The 66-year-old Burmese woman moved to Australia in 1972 with her family and said she still couldn’t believe she now called Western Australia home.
With her late father being from England, Mrs Arrow said as a child she used to go to the English movies in Burma and wish she could live in the places depicted in the films one day, but thought it would never come true.
‘I would watch the movies and think ‘I wish I could be there’,’ she said.
‘I wanted to live a good life.
‘I couldn’t do anything in Burma ” we were poor and couldn’t afford much.
‘We lived in a village in a bamboo hut that was very small.’
That all changed when Mrs Arrow left Burma for Australia with her husband and two young daughters to help tend to her sick father-in-law all those years ago.

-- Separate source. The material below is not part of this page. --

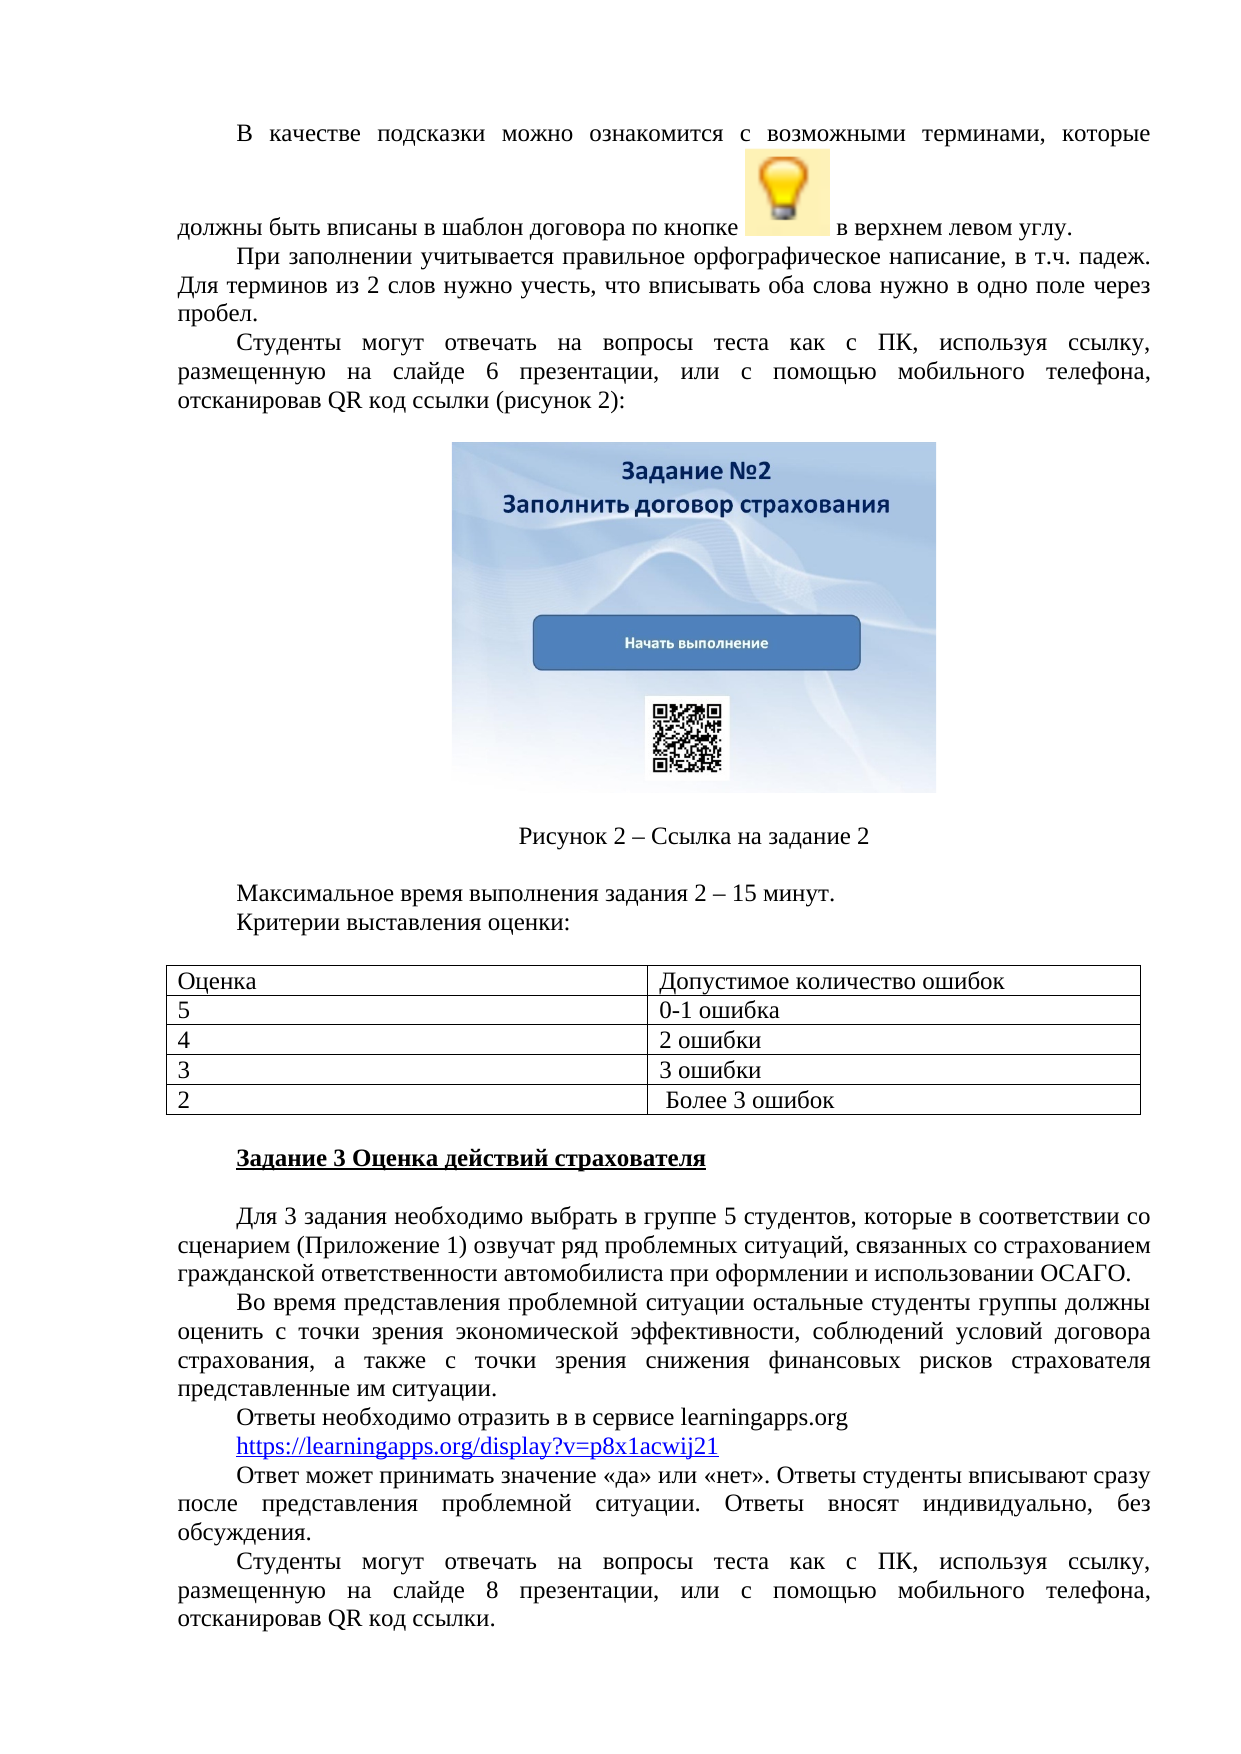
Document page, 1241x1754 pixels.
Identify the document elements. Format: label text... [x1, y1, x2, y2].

After living with her in-laws for a while, Mrs Arrow said her and her family moved into a home of their own where they had ‘so much space’.
‘Sometimes I think, ‘oh my God is that really all my clothes’?’ she said.
‘I have one room just as my wardrobe.’
Mrs Arrow said the difference between living in Australia and Burma was the freedom.
‘There’s so much we can do here,’ she said.
‘Any chance to learn or get involved in the community, I take it.
‘When I first came here I slowly learnt more English.
‘I learnt to drive with the help of a translator.
‘I got involved with Ishar and took part in their programs before volunteering and working to help other multicultural women.
‘Now I have been a part of Ishar for more than 10 years. I help the ladies with sewing and exercise.
‘I love Ishar, it’s my second home.’
Mrs Arrow said despite making a ‘better life’ for herself here, Burma would always remain in her heart.
‘I’ve been back to Burma but I’m always happy to come home to Australia,’ she said.